Microsoft buys Yahoo: clever or stupid?

This seems like such an obviously, stupendously bad idea, that there must be something more to it. Redmond must have some insight that spins it around to a pure genius move.

The big sticking point for me is this: Yahoo is built on all open source: LAMP, etc. (Though I believe they are BSD rather than Linux, but that might be old. Same diff.) All Microsoft’s web services are (natch) IIS, .NET, ASP, etc. When then have to do new projects, or major new initiatives, or integrations, what do they do? I would expect any Yahoo! worth his or her salary to flatly refuse to work with Microsoft server tech. Do they just move on, leaving stuff that was historically LAMP as LAMP, and stuff that was MSFT as MSFT? And whatever team thinks up new stuff, they pick? Sounds like a complete nightmare.

Of course, to me, working in a company with more than 75 employees is a complete nightmare anyway.

Remote Access to Servers: Sun vs. Dell

I’m evaluating some Sun and Dell servers for work. They are pretty closely matched in terms of price, speed and features. One thing that is a quite a bit different is the remote access feature. Both systems have little dedicated tiny computers with their own ethernet cards. They let you connect to the machine over the network, via a web browser (or ssh) and power up and power down the server. They also have remote KVM (keyboard, mouse and video) access via their web interfaces.

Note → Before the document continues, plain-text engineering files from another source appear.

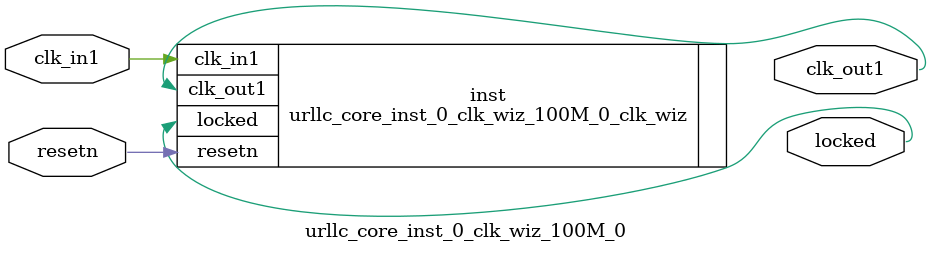
<source format=v>


`timescale 1ps/1ps

(* CORE_GENERATION_INFO = "urllc_core_inst_0_clk_wiz_100M_0,clk_wiz_v6_0_8_0_0,{component_name=urllc_core_inst_0_clk_wiz_100M_0,use_phase_alignment=true,use_min_o_jitter=false,use_max_i_jitter=false,use_dyn_phase_shift=false,use_inclk_switchover=false,use_dyn_reconfig=false,enable_axi=0,feedback_source=FDBK_AUTO,PRIMITIVE=PLL,num_out_clk=1,clkin1_period=20.000,clkin2_period=10.000,use_power_down=false,use_reset=true,use_locked=true,use_inclk_stopped=false,feedback_type=SINGLE,CLOCK_MGR_TYPE=NA,manual_override=false}" *)

module urllc_core_inst_0_clk_wiz_100M_0 
 (
  // Clock out ports
  output        clk_out1,
  // Status and control signals
  input         resetn,
  output        locked,
 // Clock in ports
  input         clk_in1
 );

  urllc_core_inst_0_clk_wiz_100M_0_clk_wiz inst
  (
  // Clock out ports  
  .clk_out1(clk_out1),
  // Status and control signals               
  .resetn(resetn), 
  .locked(locked),
 // Clock in ports
  .clk_in1(clk_in1)
  );

endmodule

</source>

I like the Sun implementation better.

  1. The Dell implementation is an ActiveX Control, which means I have to use IE in my Windows VM. That’s a pain.
  2. Dell doesn’t have menu items for sending F-keys, like F2 (used to enter the BIOS); and because of keyboard mapping or whatever, the F2 key was intercepted by something (either Mac OS X, or Parallels or Windows, it’s hard to tell) before it could get to the the virtual console. So no BIOS settings for me.
  3. Dell has a horrible roll-down menu that is either in your way or invisible.
  4. The Sun version is Java (of course) and it works on anything that has Java 1.5, including my Mac with FireFox.

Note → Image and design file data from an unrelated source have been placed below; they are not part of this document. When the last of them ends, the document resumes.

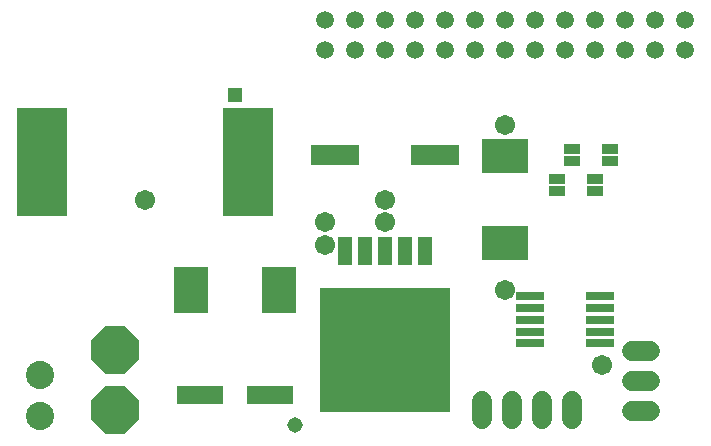
<source format=gts>
G75*
%MOIN*%
%OFA0B0*%
%FSLAX24Y24*%
%IPPOS*%
%LPD*%
%AMOC8*
5,1,8,0,0,1.08239X$1,22.5*
%
%ADD10R,0.0946X0.0316*%
%ADD11C,0.0680*%
%ADD12R,0.4332X0.4178*%
%ADD13R,0.0500X0.0930*%
%ADD14R,0.1576X0.1182*%
%ADD15R,0.1615X0.0710*%
%ADD16OC8,0.1580*%
%ADD17R,0.1576X0.0631*%
%ADD18R,0.1655X0.3623*%
%ADD19R,0.1182X0.1576*%
%ADD20C,0.0940*%
%ADD21R,0.0474X0.0474*%
%ADD22C,0.0595*%
%ADD23R,0.0580X0.0330*%
%ADD24C,0.0671*%
%ADD25C,0.0516*%
D10*
X018499Y004393D03*
X018499Y004786D03*
X018499Y005180D03*
X018499Y005574D03*
X018499Y005967D03*
X020861Y005967D03*
X020861Y005574D03*
X020861Y005180D03*
X020861Y004786D03*
X020861Y004393D03*
D11*
X021904Y004141D02*
X022504Y004141D01*
X022504Y003141D02*
X021904Y003141D01*
X021904Y002141D02*
X022504Y002141D01*
X019930Y001880D02*
X019930Y002480D01*
X018930Y002480D02*
X018930Y001880D01*
X017930Y001880D02*
X017930Y002480D01*
X016930Y002480D02*
X016930Y001880D01*
D12*
X013680Y004180D03*
D13*
X013680Y007460D03*
X014350Y007460D03*
X015020Y007460D03*
X013010Y007460D03*
X012340Y007460D03*
D14*
X017680Y007723D03*
X017680Y010637D03*
D15*
X015353Y010680D03*
X012007Y010680D03*
D16*
X004680Y004180D03*
X004680Y002180D03*
D17*
X007499Y002680D03*
X009861Y002680D03*
D18*
X009113Y010430D03*
X002239Y010430D03*
D19*
X007223Y006180D03*
X010137Y006180D03*
D20*
X002180Y001971D03*
X002180Y003349D03*
D21*
X008680Y012680D03*
D22*
X011680Y014180D03*
X011680Y015180D03*
X012680Y015180D03*
X013680Y015180D03*
X014680Y015180D03*
X015680Y015180D03*
X016680Y015180D03*
X017680Y015180D03*
X018680Y015180D03*
X019680Y015180D03*
X020680Y015180D03*
X021680Y015180D03*
X022680Y015180D03*
X023680Y015180D03*
X023680Y014180D03*
X022680Y014180D03*
X021680Y014180D03*
X020680Y014180D03*
X019680Y014180D03*
X018680Y014180D03*
X017680Y014180D03*
X016680Y014180D03*
X015680Y014180D03*
X014680Y014180D03*
X013680Y014180D03*
X012680Y014180D03*
D23*
X019430Y009880D03*
X019430Y009480D03*
X019930Y010480D03*
X019930Y010880D03*
X020680Y009880D03*
X020680Y009480D03*
X021180Y010480D03*
X021180Y010880D03*
D24*
X017680Y011680D03*
X013680Y009180D03*
X013680Y008430D03*
X011680Y008430D03*
X011680Y007680D03*
X005680Y009180D03*
X017680Y006180D03*
X020930Y003680D03*
D25*
X010680Y001680D03*
M02*

</source>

Still, both implementations are better than the super-expensive and super-crappy Raritan hardware KVM over IP we had been using.

Gruber on iPhone pricing

Gruber has a great post on the $500 price tag of the iPhone. I mostly agree with his thesis, which really boiled down is that if it works technically then it will be successful, because if people pay $399 for an iPod, why wouldn’t they pay $500 for an iPod + phone in one?

The only thing I have to add is that the price of the gadget really doesn’t matter. It will be the service pricing that makes or breaks the iPhone. If it’s $150/month for voice and data, it doesn’t matter if the iPhone price is $10, $100 or $1000: the mass market won’t be able to afford it. I presume it will be something like $100: my Cingular/AT+T voice and unlimited data plan on my Treo is about $95/month. That’s the tricky part of iPhone: if they want to sell 10 million of them, what’s the pricing plan they need? Blackberry pricing seems to constrain their appeal to the small number of millions (2-4 million is what I have read recently) of Blackberry addicts. If Apple wants 10+ million iPhones out there, they are going to have to appeal to a lower tier of wireless subscriber, maybe in the $40-70 range for voice + unlimited data. Or have some reasonable data rate that would allow web browsing at that price point.